Sunday, October 17, 2010

did you know i was a wearwolf?

During bouts of joy I have been known yell out a hearty "I love everyone!" but when I write, another side of me will always come out. The full moon hits, and freckles here (that's me) will sit down at the computer and turn into an ugly wearwolf. A cynical, critical, cursin', spitin' wearwolf. It's rebellion to my general hippie dippie love for all the world. Sometimes it's funny, sometimes it's crass, and sometimes it's painfully transparent. The fact is, that this critic whoever-she-is inside of me has kept me from writing to anyone but myself.
It's time to get my hairy face out of the covers.

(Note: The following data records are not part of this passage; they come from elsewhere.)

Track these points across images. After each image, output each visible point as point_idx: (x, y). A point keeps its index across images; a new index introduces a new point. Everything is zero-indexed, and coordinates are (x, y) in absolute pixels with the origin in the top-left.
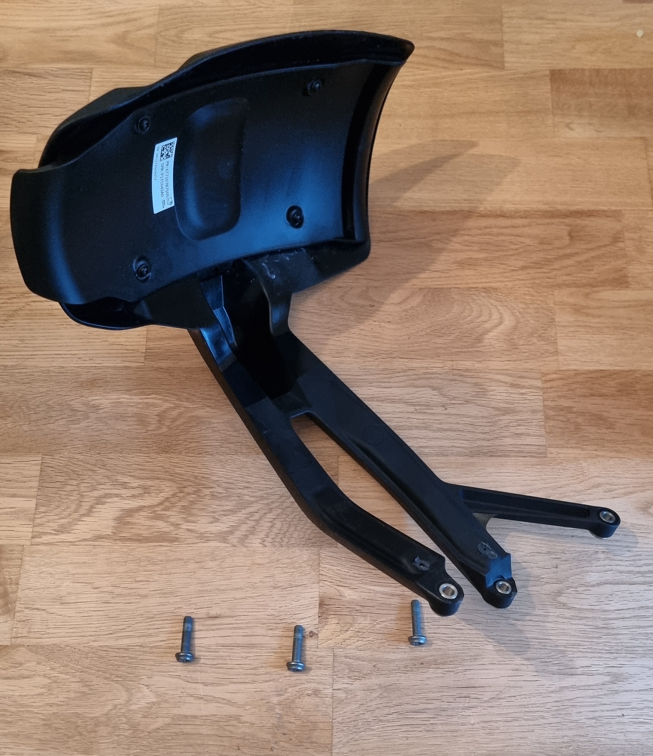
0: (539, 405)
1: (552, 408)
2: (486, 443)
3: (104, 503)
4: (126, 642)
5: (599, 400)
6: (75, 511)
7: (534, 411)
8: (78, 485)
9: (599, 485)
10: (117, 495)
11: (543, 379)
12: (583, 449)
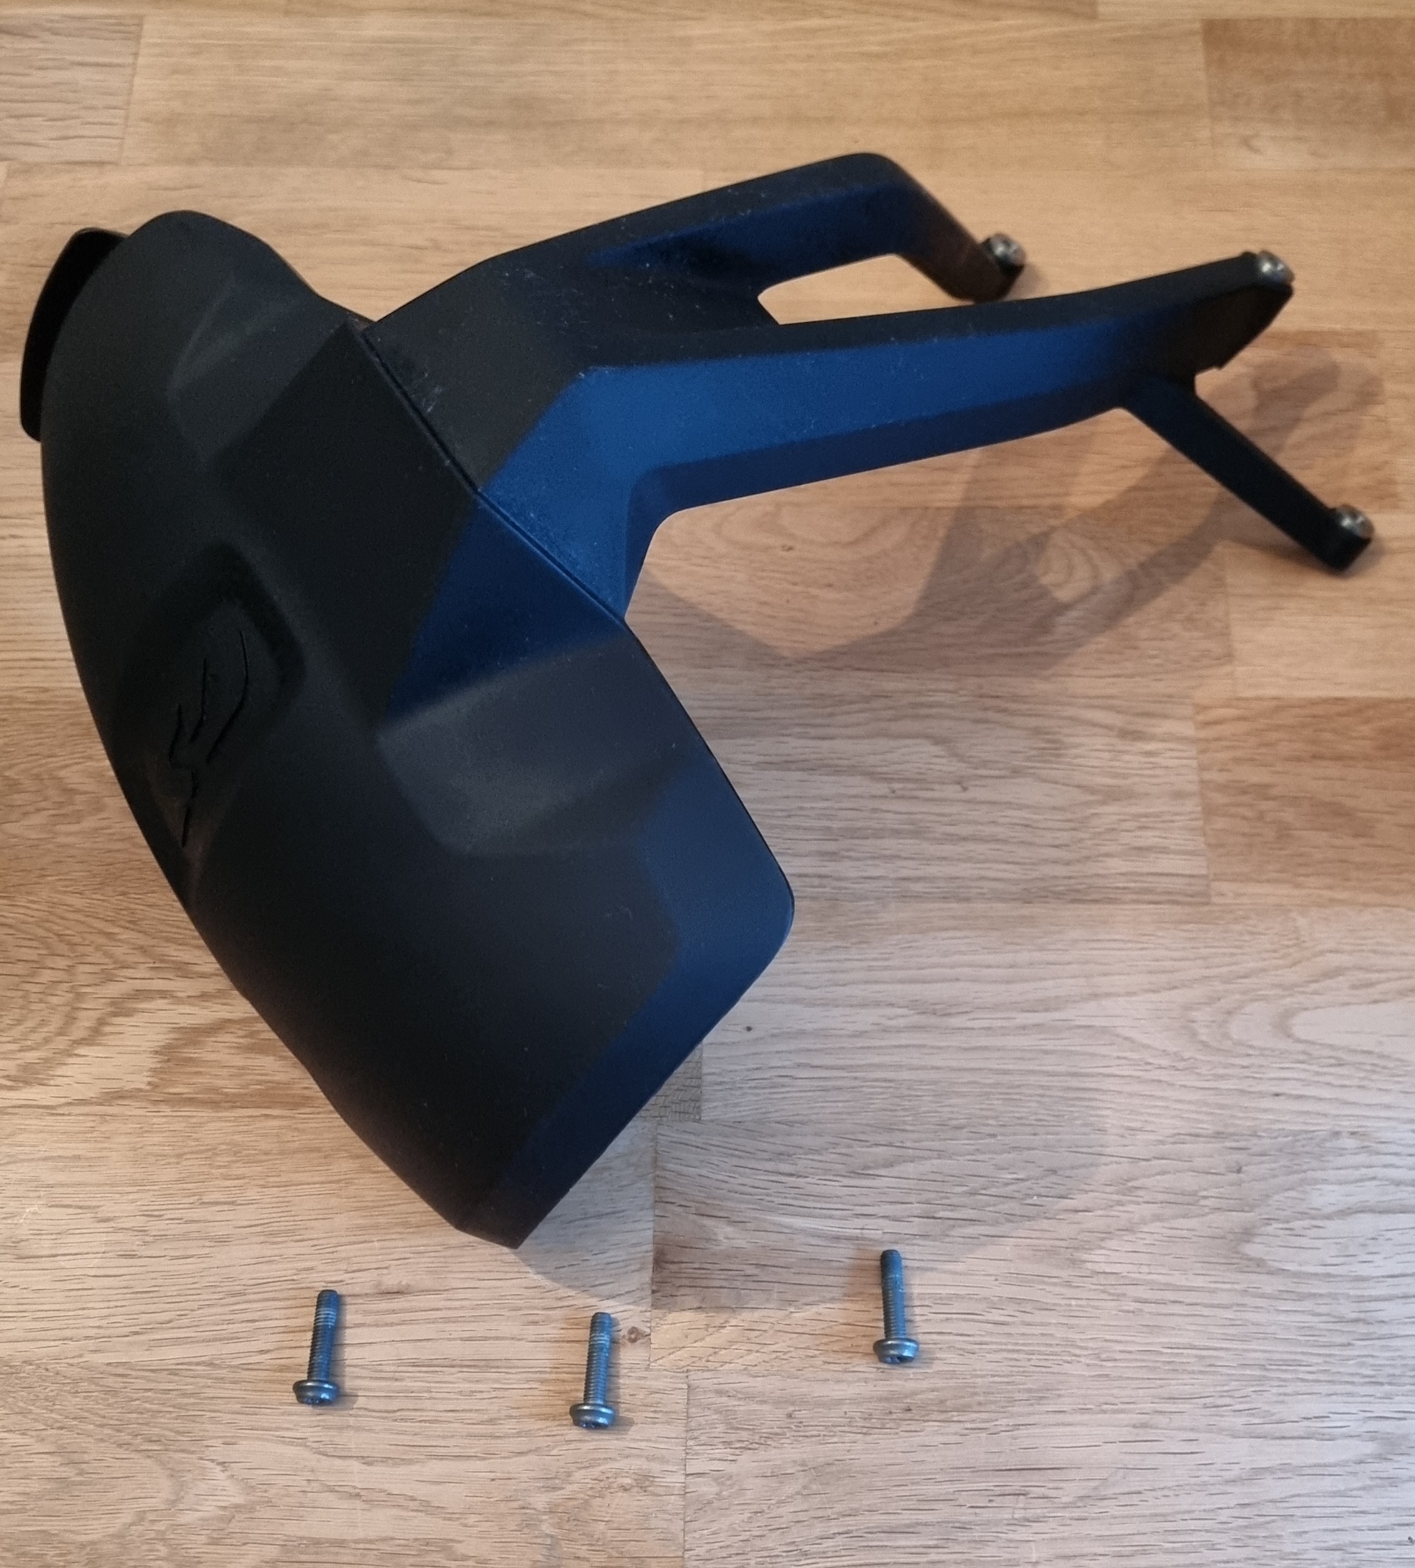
0: (1188, 781)
1: (1223, 788)
2: (1060, 871)
3: (128, 1013)
4: (174, 1354)
5: (1333, 770)
6: (61, 1033)
7: (1179, 795)
8: (70, 969)
9: (1338, 972)
10: (163, 994)
11: (1200, 718)
12: (1298, 886)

But... a BLOG? why a BLOG? blogs? please. since the internet was invented (thank you Al Gore) I've had it out for blogs. I rarely read them. And I like to rip on them a lot.

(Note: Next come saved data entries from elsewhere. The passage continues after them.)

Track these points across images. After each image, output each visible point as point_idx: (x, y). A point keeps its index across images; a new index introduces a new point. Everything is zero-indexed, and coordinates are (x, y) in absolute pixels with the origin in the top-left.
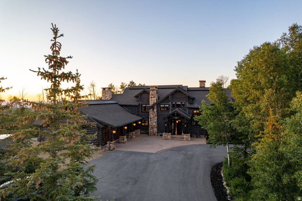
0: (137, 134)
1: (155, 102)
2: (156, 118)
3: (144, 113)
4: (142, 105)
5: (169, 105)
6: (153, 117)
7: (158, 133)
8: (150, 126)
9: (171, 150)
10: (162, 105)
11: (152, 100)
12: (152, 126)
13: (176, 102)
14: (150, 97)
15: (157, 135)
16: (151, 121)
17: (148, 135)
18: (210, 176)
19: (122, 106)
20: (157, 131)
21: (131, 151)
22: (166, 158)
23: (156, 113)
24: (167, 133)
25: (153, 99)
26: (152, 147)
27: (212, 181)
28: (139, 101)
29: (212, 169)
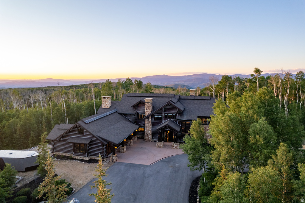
0: (135, 140)
1: (150, 113)
2: (151, 127)
3: (140, 120)
4: (138, 114)
5: (162, 116)
6: (148, 126)
7: (152, 139)
8: (146, 134)
9: (162, 161)
10: (156, 115)
11: (147, 112)
12: (147, 133)
13: (168, 114)
14: (146, 108)
15: (152, 141)
16: (146, 129)
17: (144, 141)
18: (189, 191)
19: (120, 114)
20: (151, 138)
21: (130, 164)
22: (158, 172)
23: (151, 122)
24: (160, 142)
25: (148, 110)
26: (148, 158)
27: (189, 197)
28: (136, 110)
29: (192, 184)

Weird how I don't like reading about someone else's every move. Usually I do like to hear about when you brush your teeth (that's a lie), and if your constipated today (that's not), but the concept of a blog makes me want to roll my eyes really big at everyone who has one (myself including. sheesh).

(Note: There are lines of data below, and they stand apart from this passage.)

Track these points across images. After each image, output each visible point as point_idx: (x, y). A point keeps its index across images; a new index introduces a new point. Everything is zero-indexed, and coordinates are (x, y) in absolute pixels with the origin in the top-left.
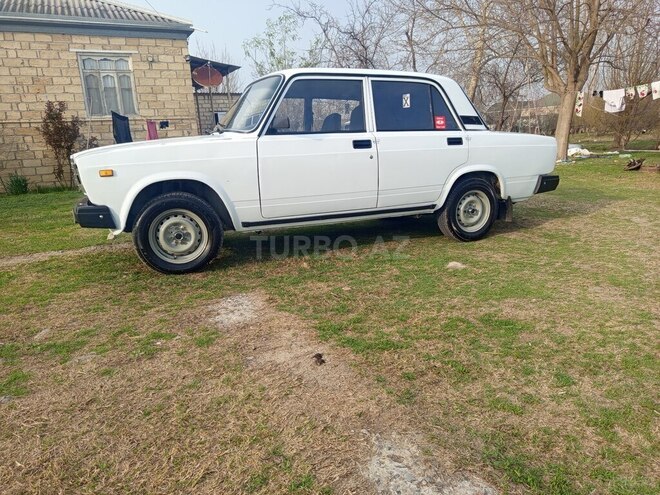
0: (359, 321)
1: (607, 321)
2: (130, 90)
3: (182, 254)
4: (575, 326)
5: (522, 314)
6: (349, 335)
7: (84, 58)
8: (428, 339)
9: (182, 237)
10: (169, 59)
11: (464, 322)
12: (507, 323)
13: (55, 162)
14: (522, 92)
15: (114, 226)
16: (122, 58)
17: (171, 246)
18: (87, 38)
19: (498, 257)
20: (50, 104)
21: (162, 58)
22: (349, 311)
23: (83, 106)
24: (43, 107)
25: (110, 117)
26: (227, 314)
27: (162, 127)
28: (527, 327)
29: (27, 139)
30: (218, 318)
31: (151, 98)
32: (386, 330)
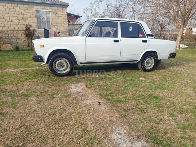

It's always seemed incredibly egocentric to me. I don't know why, though, because most of the people I know who do blog are very wonderful, non-egocentric people. They have things on their heart that they need to say.
They're people I love.
The title of my blog is 'off with the armor' because my writing has always been secretly folded between the binds of my journal. That sacred place only my eyes can go. It's safe. Occasionally my writing will be sent out in a heartfelt, sarcastic e-mail to my family. But I feel it's time for me to take off my armor. To make myself vulnerable to someone other than just myself.

Some things I've already shared. Some things are not incredibly heartfelt. Some are just thoughts. And some things are deeply personal straight from the pages of my journals.

Beings safe is not always a good way to grow.
Welcome to this process of the slow, and delicate removal of my armor.